REVIEWER'S CONCLUSIONS: Dexamethasone and budesonide are effective in relieving the symptoms of croup as early as six hours after treatment. Fewer return visits and/or (re)admissions are required and the length of time spent in hospital is decreased in inpatients. Dexamethasone is also effective in mild croup populations. Research is required to examine the most beneficial method for disseminating croup practice guidelines and to increase the uptake of evidence to improve outcomes.

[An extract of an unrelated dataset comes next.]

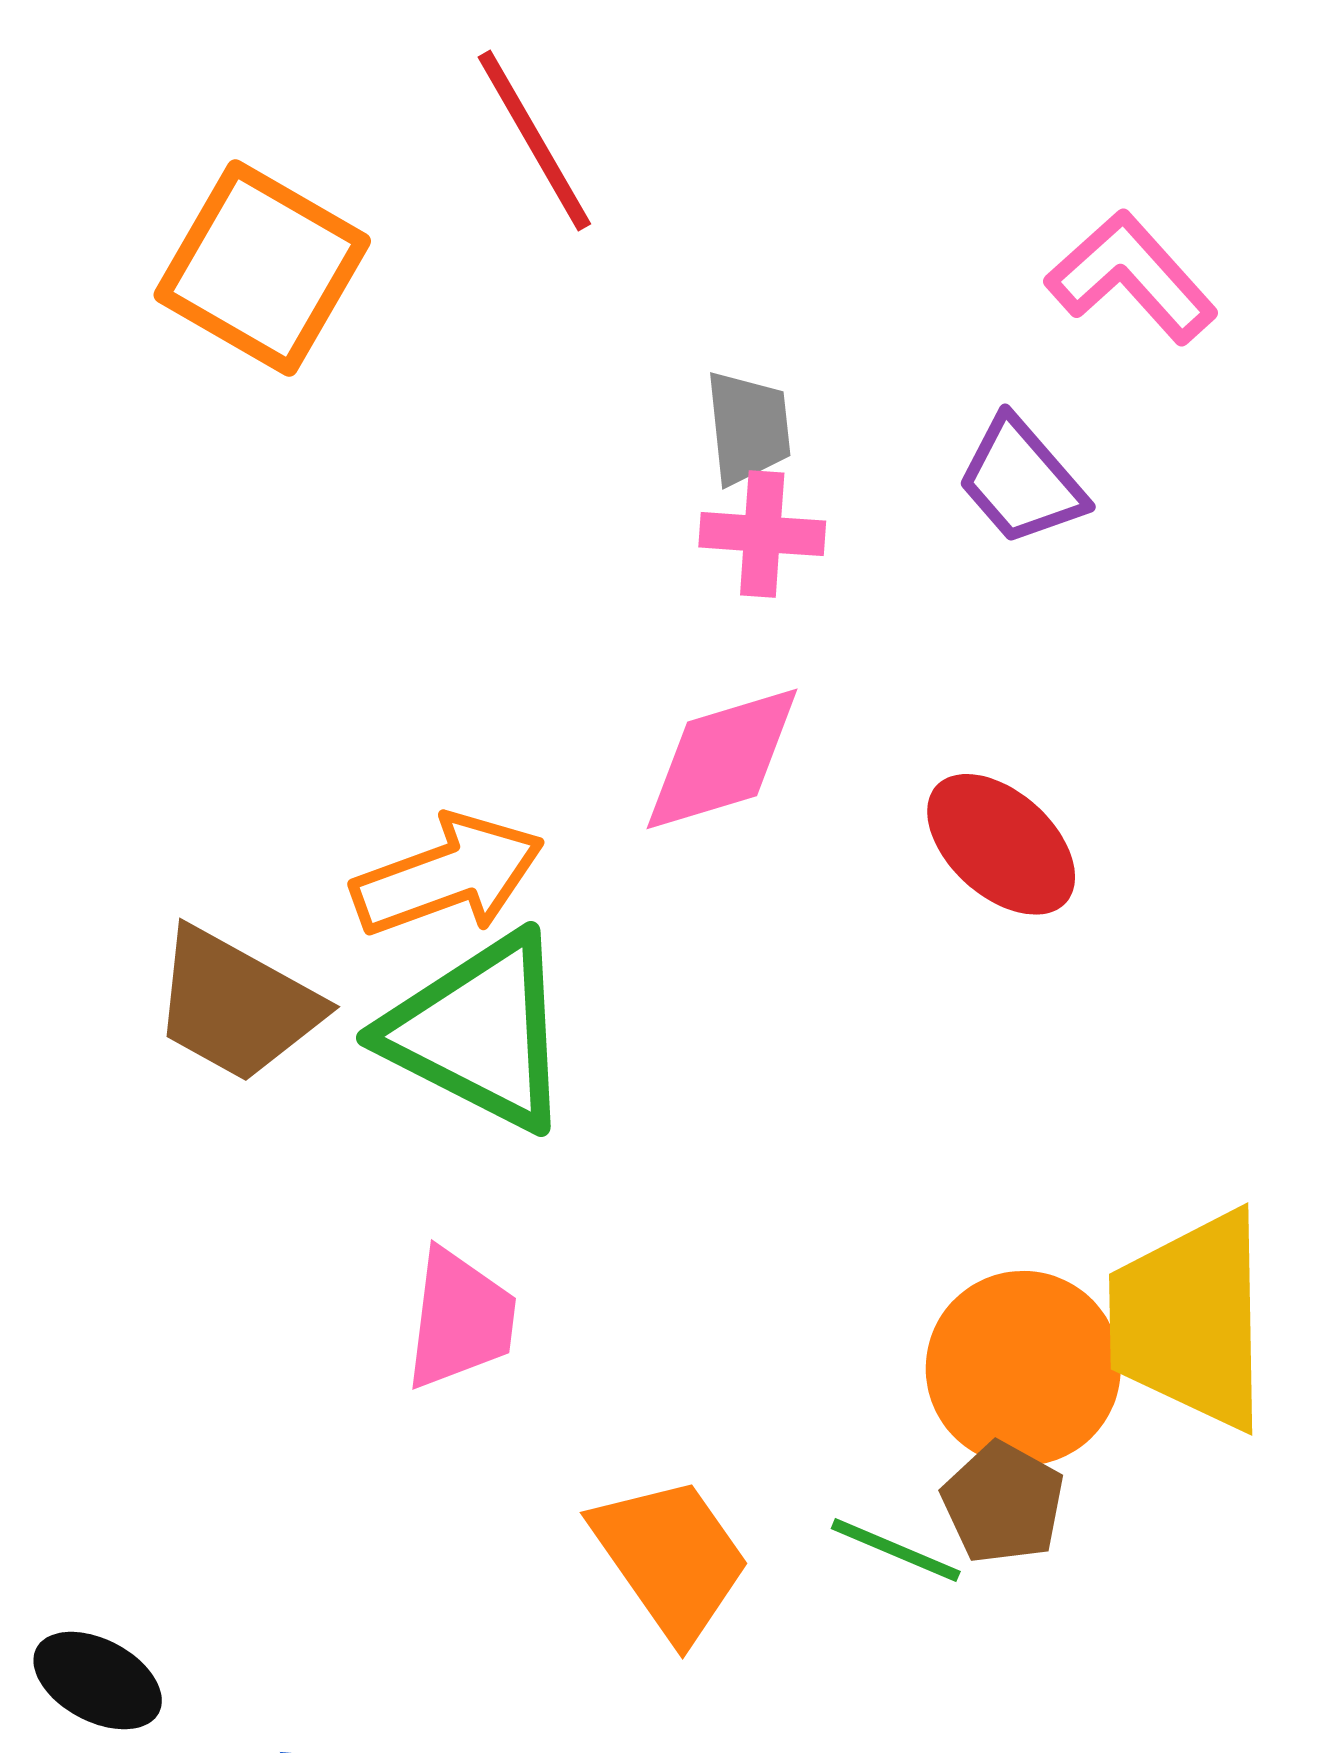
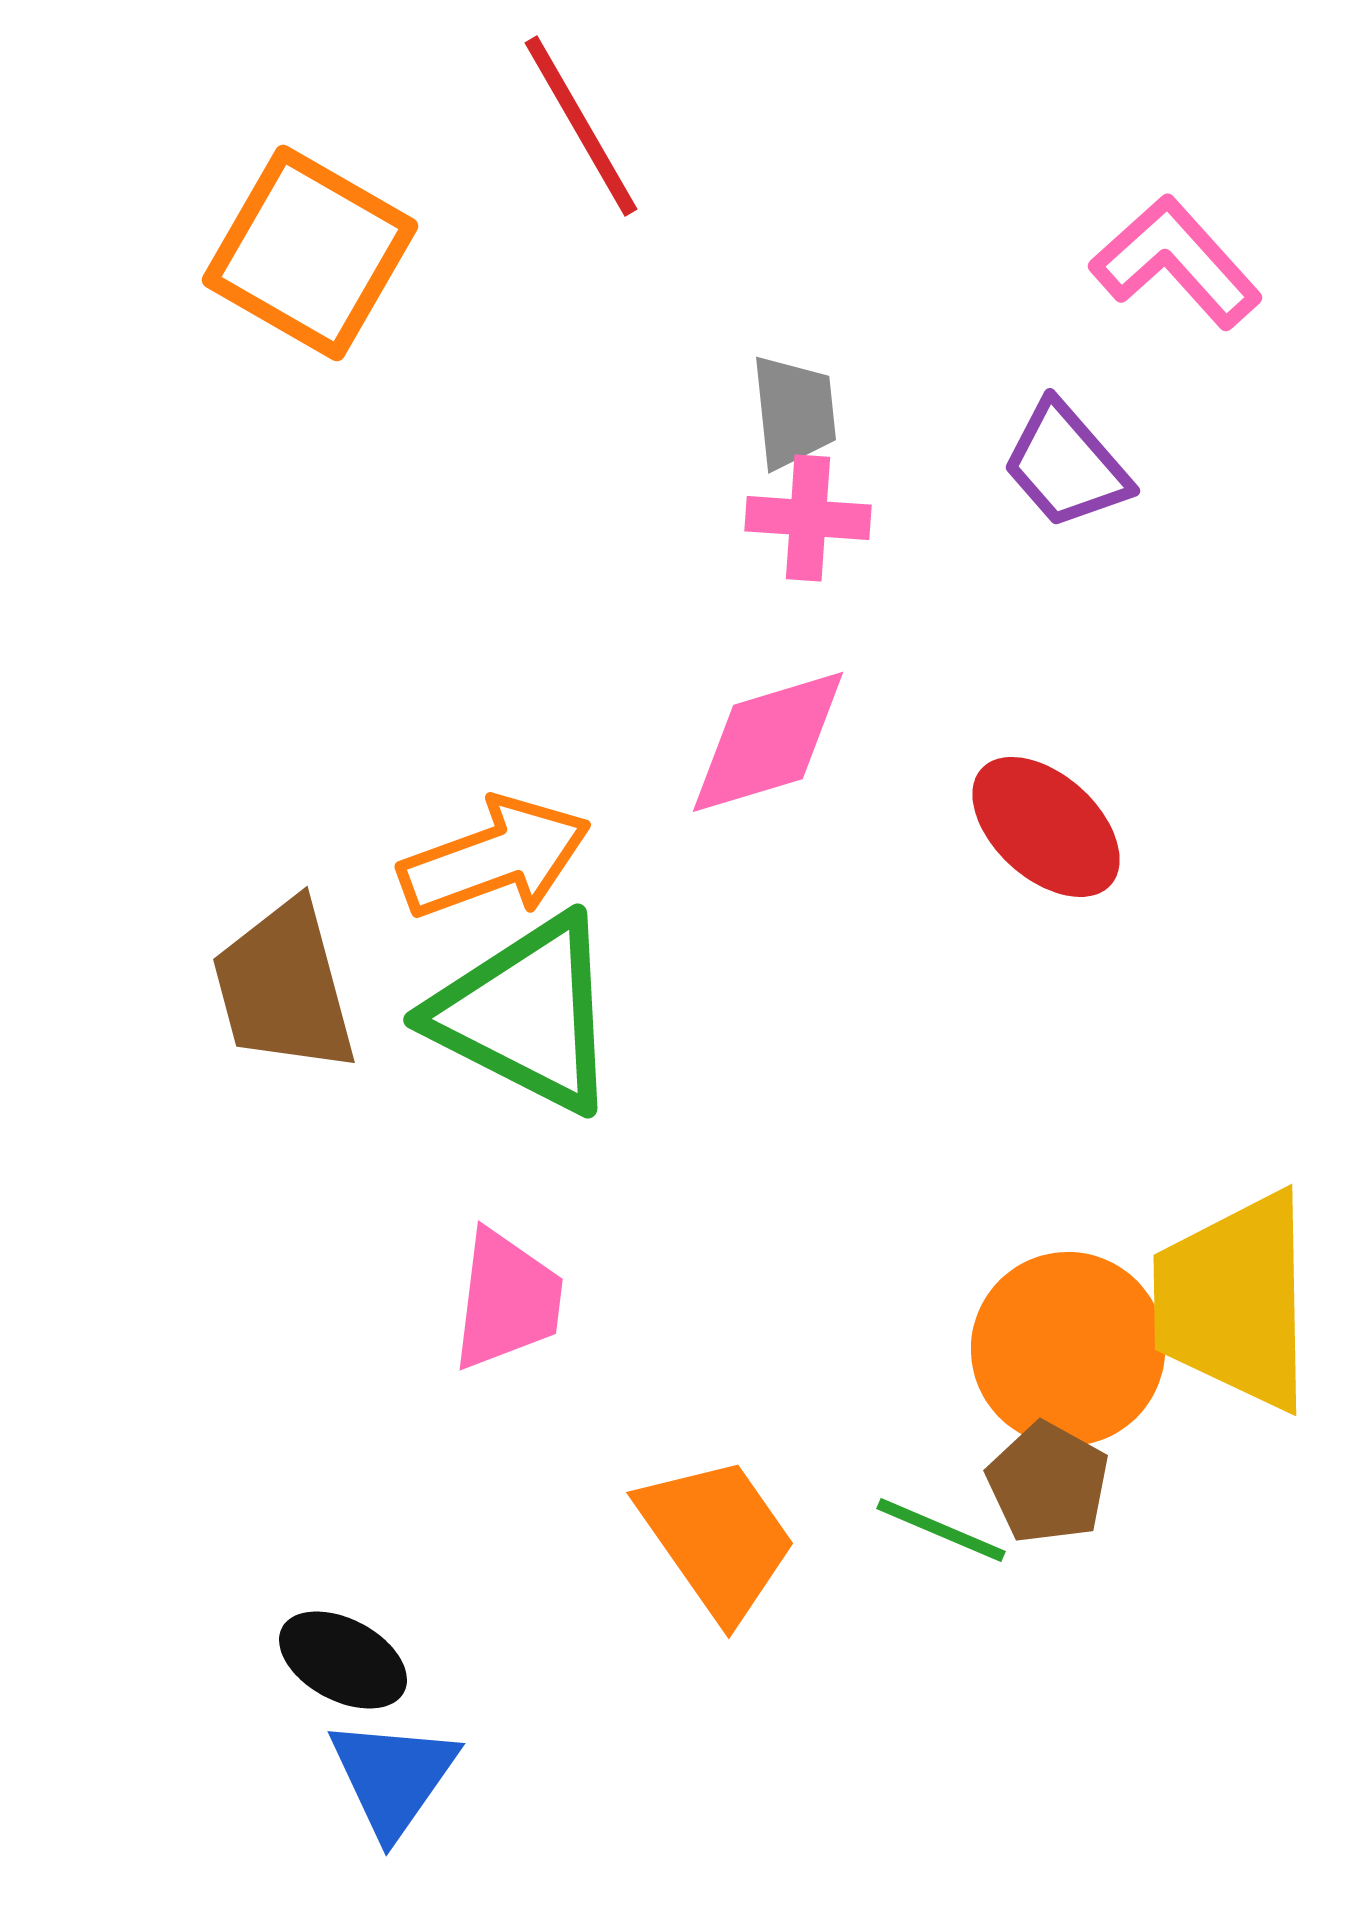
brown trapezoid: (236, 1005) -> (284, 987), turned 46
black ellipse: (98, 1681) -> (343, 1660), moved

自1997年本系统评价的初始版本发布以来,已经发表了一些关于糖皮质激素疗效的随机试验,这反映出人们持续关注使用糖皮质激素治疗哮吼患者。本评价的目的是通过确定糖皮质激素的有效性来为临床医生治疗哮吼患者提供证据,并确定未来研究的不确定性领域。
确定糖皮质激素对哮吼患儿的疗效。
我们检索了Cochrane对照试验中心注册库(CENTRAL)(2003年第1期)、MEDLINE(1966年1月至2003年4月)和医学文摘/EMBASE(1974年1月至2003年8月)。我们还联系了过去十年发表的已识别的哮吼试验的作者,询问其他已发表或未发表的试验。
检查哮吼患儿并客观测量糖皮质激素治疗效果的随机对照试验。
基于对标题和摘要(如有)的审查,两名研究人员确定了可能相关的研究。检索全文,并根据预先设定的纳入标准,由两名审阅者独立审查研究的相关性。两名观察者独立评估质量。关于纳入状态和质量评估的差异通过协商解决。由一名审阅者使用结构化表格提取数据,并由另一名审阅者检查准确性。进行标准统计分析。
31项研究被认为符合纳入标准(N = 3736)。糖皮质激素治疗与6小时时韦氏评分改善相关,加权平均差为-1.2(95%置信区间-1.6至-0.8),12小时时为-1.9(-2.4至-1.3);24小时时这种改善不再显著(-1.3,-2.7至0.2)。接受糖皮质激素治疗的患者复诊和/或再次入院的次数较少(相对风险0.50;0.36至0.70)。接受糖皮质激素治疗的患者在急诊或医院停留的时间(加权平均差12小时,5至19小时)显著缩短。接受糖皮质激素治疗的儿童肾上腺素的使用减少(风险差10%;1至20)。在初步分析中未发现其他额外治疗的减少。发表偏倚对结果影响不大。轻度和中度哮吼患者群体之间未发现试验间的显著差异。口服地塞米松可能优于肌肉注射地塞米松。
地塞米松和布地奈德在治疗后6小时内即可有效缓解哮吼症状。复诊和/或再次入院的次数减少,住院患者的住院时间缩短。地塞米松对轻度哮吼患者群体也有效。需要进行研究以检验传播哮吼实践指南的最有益方法,并提高证据的应用以改善治疗结果。